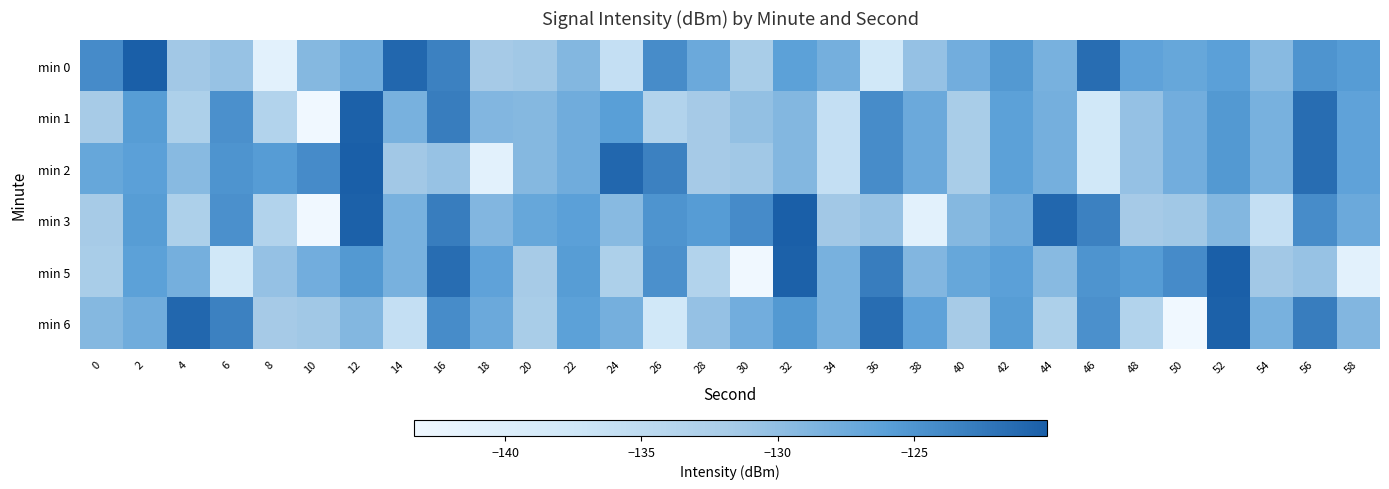

What is the minimum value shown in the chart?

-143.3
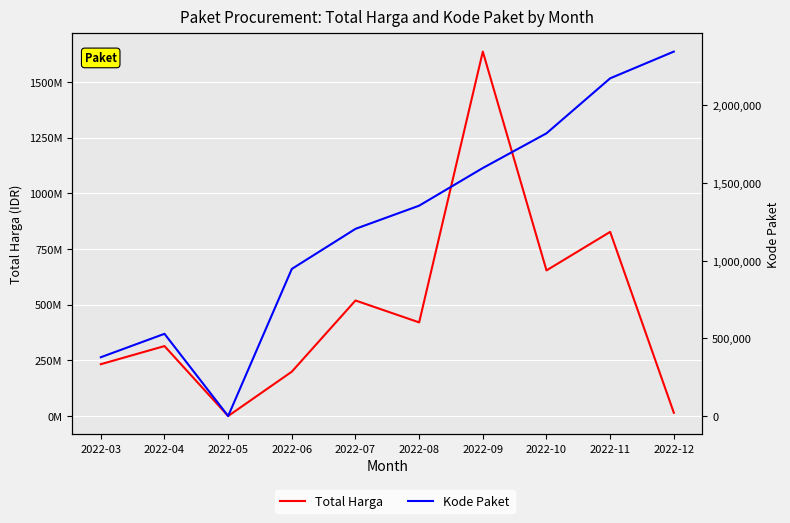

True or false: Total Harga and Kode Paket intersect in this chart.

False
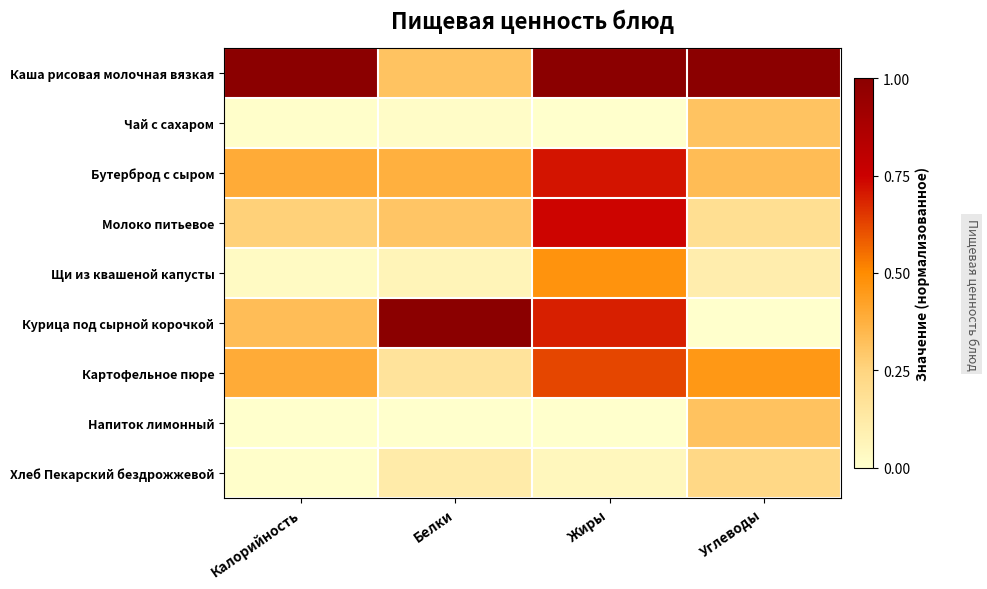

Count the number of categories in the chart.

4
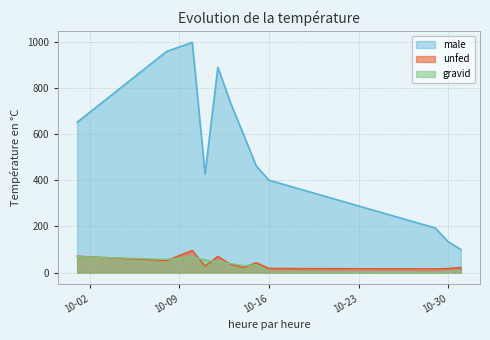

Which series changed the most between 2012-10-15 and 2012-10-29?

male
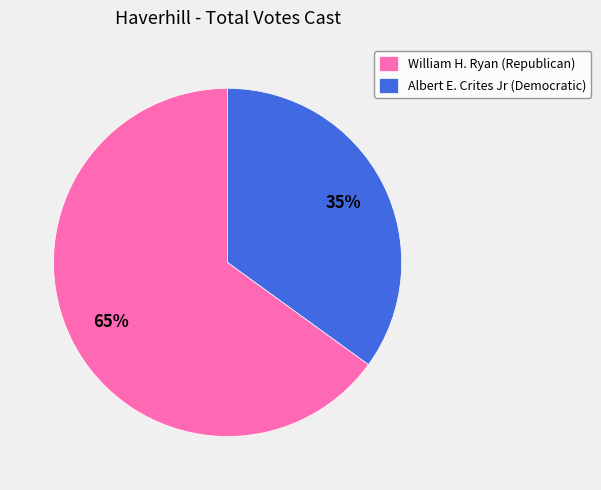

Which slice is the largest?

William H. Ryan (Republican)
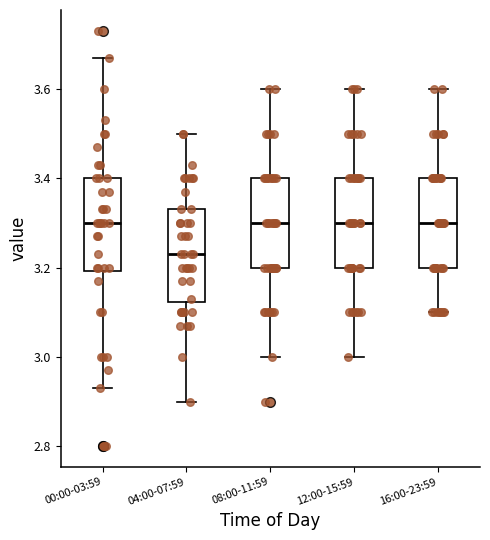

Which box has the lowest median line?

04:00-07:59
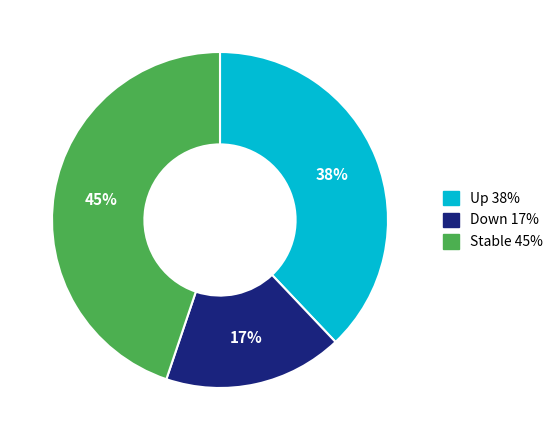

To the nearest percent, what is the difference between the largest and smallest slice percentages?

28%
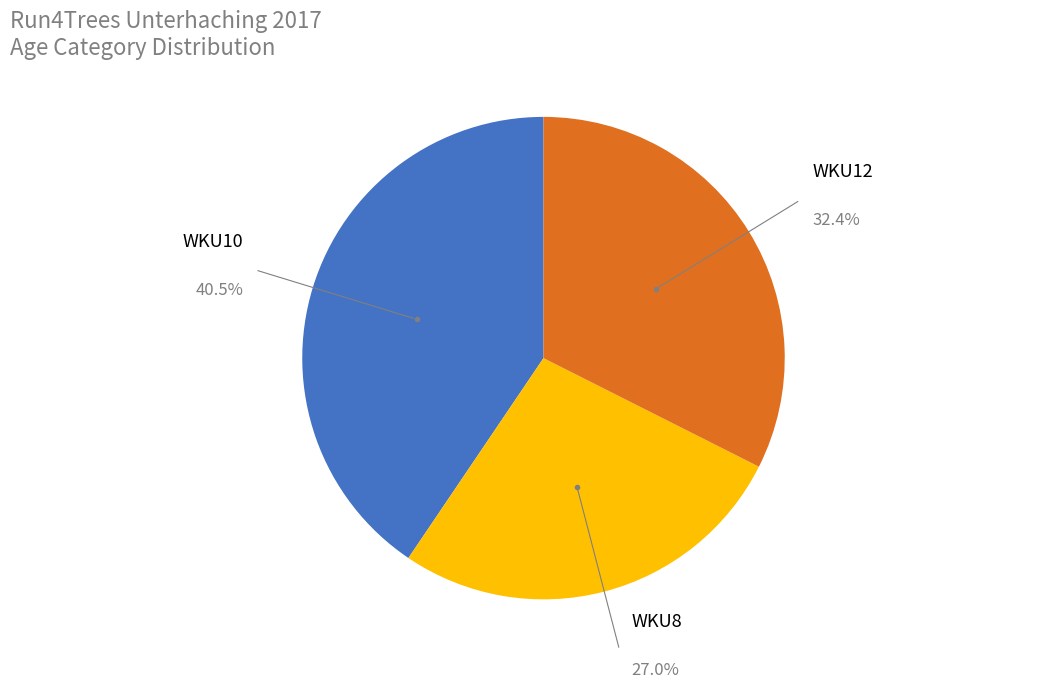

Which slice is the smallest?

WKU8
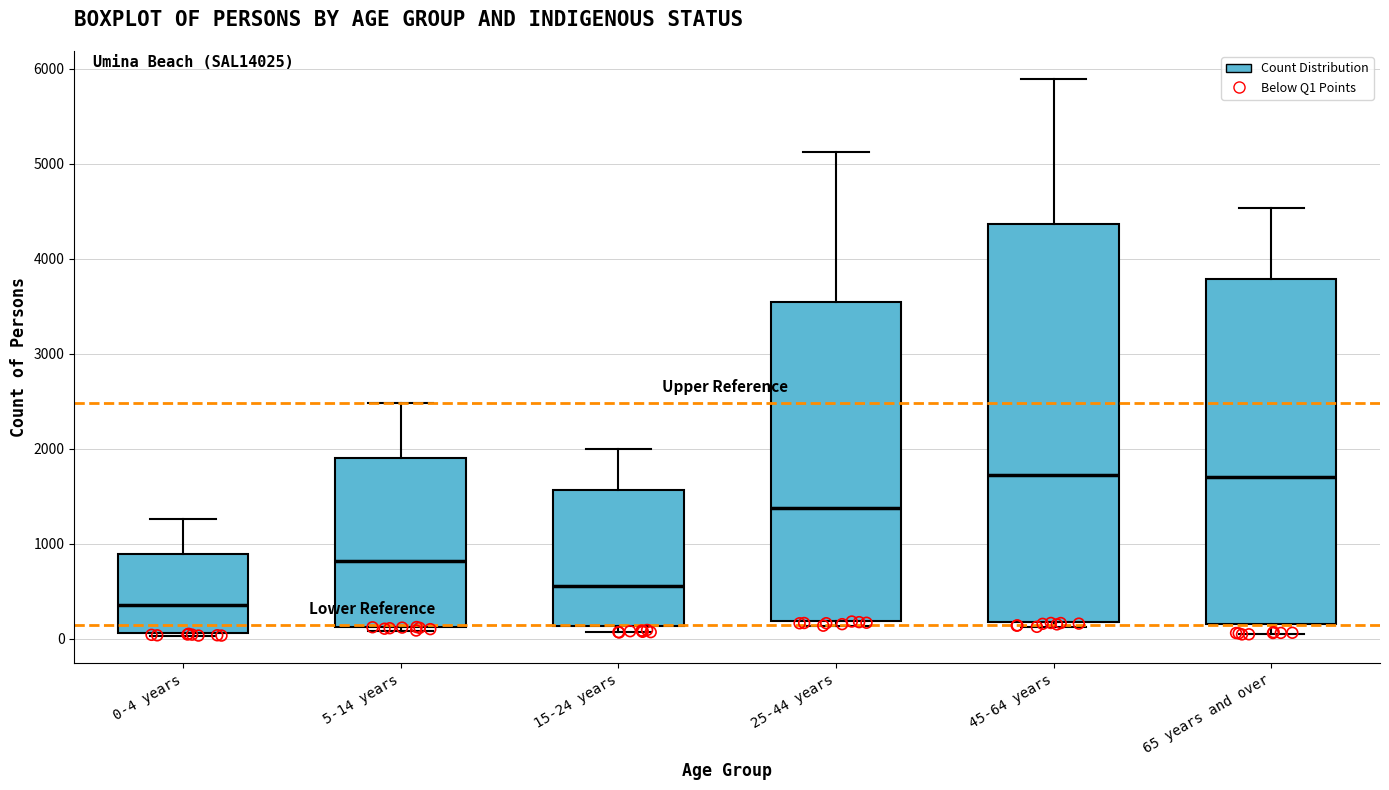

Which box is the tallest, from its lower edge to its upper edge?

45-64 years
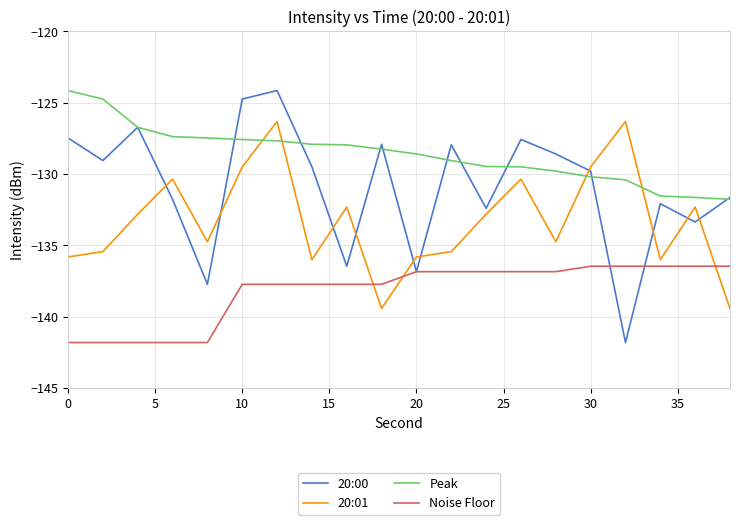

Which series has the largest range (max minus min)?

20:00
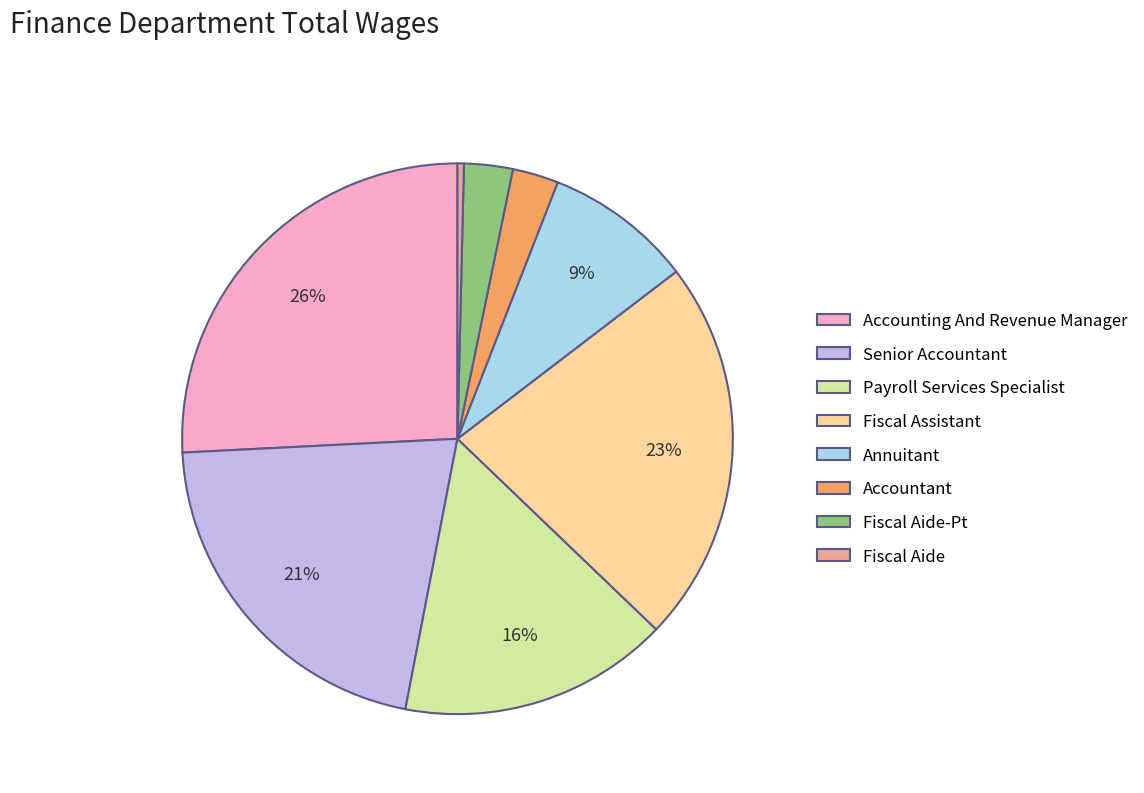

Approximately how many times larger is the value at Payroll Services Specialist compared to Fiscal Aide?

42.3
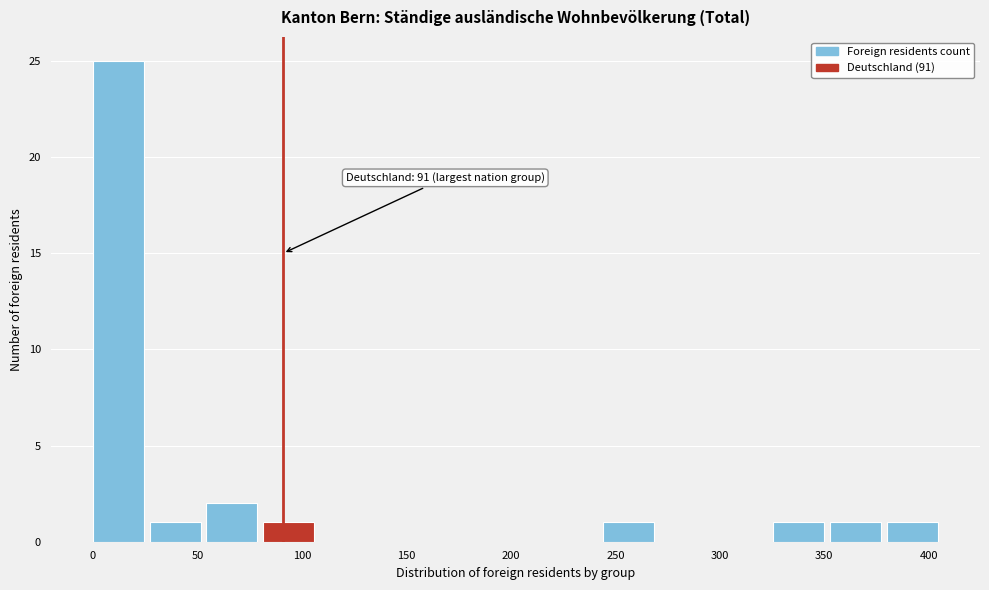

Over which range of the x-axis is the bar tallest?

0 to 25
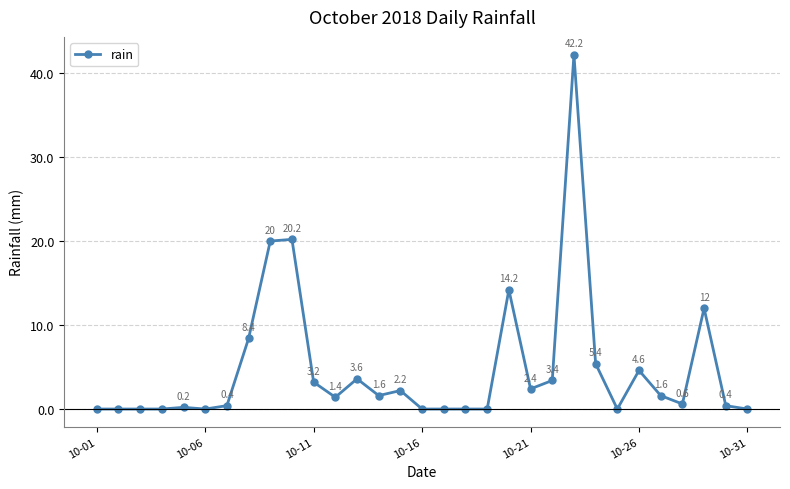

What is the value of the 22nd point from the left?

3.4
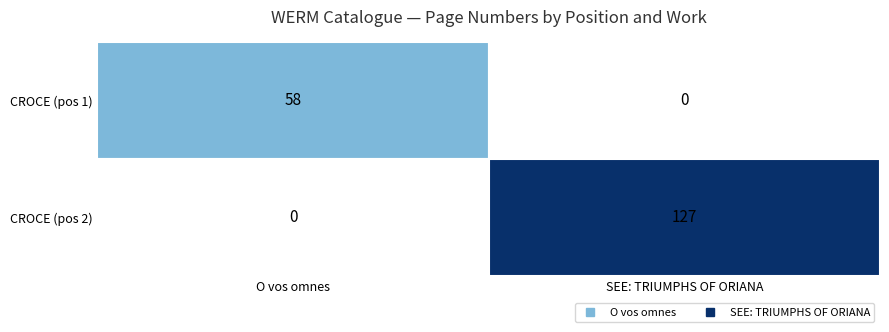

True or false: CROCE (pos 1) has a value of 94 at O vos omnes.

False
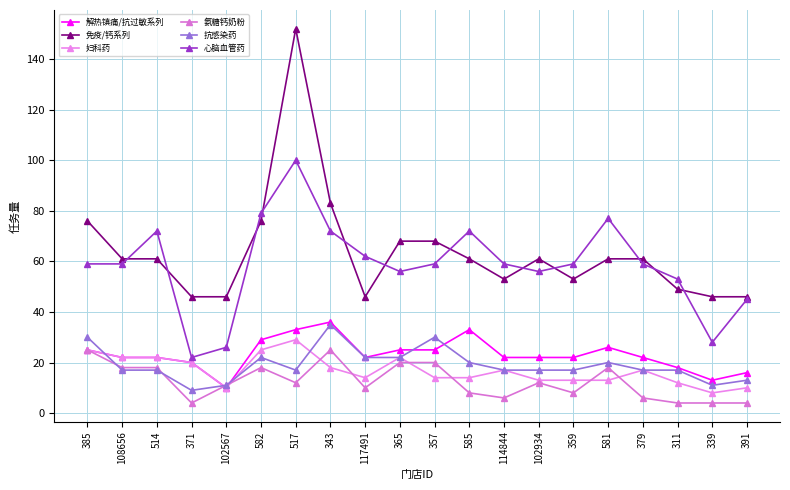

Reading left to right, transcribe all the data shown in this chart.

解热镇痛/抗过敏系列: 385=25	108656=22	514=22	371=20	102567=10	582=29	517=33	343=36	117491=22	365=25	357=25	585=33	114844=22	102934=22	359=22	581=26	379=22	311=18	339=13	391=16
免疫/钙系列: 385=76	108656=61	514=61	371=46	102567=46	582=76	517=152	343=83	117491=46	365=68	357=68	585=61	114844=53	102934=61	359=53	581=61	379=61	311=49	339=46	391=46
妇科药: 385=25	108656=22	514=22	371=20	102567=10	582=25	517=29	343=18	117491=14	365=22	357=14	585=14	114844=17	102934=13	359=13	581=13	379=17	311=12	339=8	391=10
氨糖钙奶粉: 385=25	108656=18	514=18	371=4	102567=11	582=18	517=12	343=25	117491=10	365=20	357=20	585=8	114844=6	102934=12	359=8	581=18	379=6	311=4	339=4	391=4
抗感染药: 385=30	108656=17	514=17	371=9	102567=11	582=22	517=17	343=35	117491=22	365=22	357=30	585=20	114844=17	102934=17	359=17	581=20	379=17	311=17	339=11	391=13
心脑血管药: 385=59	108656=59	514=72	371=22	102567=26	582=79	517=100	343=72	117491=62	365=56	357=59	585=72	114844=59	102934=56	359=59	581=77	379=59	311=53	339=28	391=45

Exercise requirements - Show each line of the records above that contains the string "series". Case matters.

Output for this exercise -
Which series changed the most between 2012-10-15 and 2012-10-29?
Which series has the largest range (max minus min)?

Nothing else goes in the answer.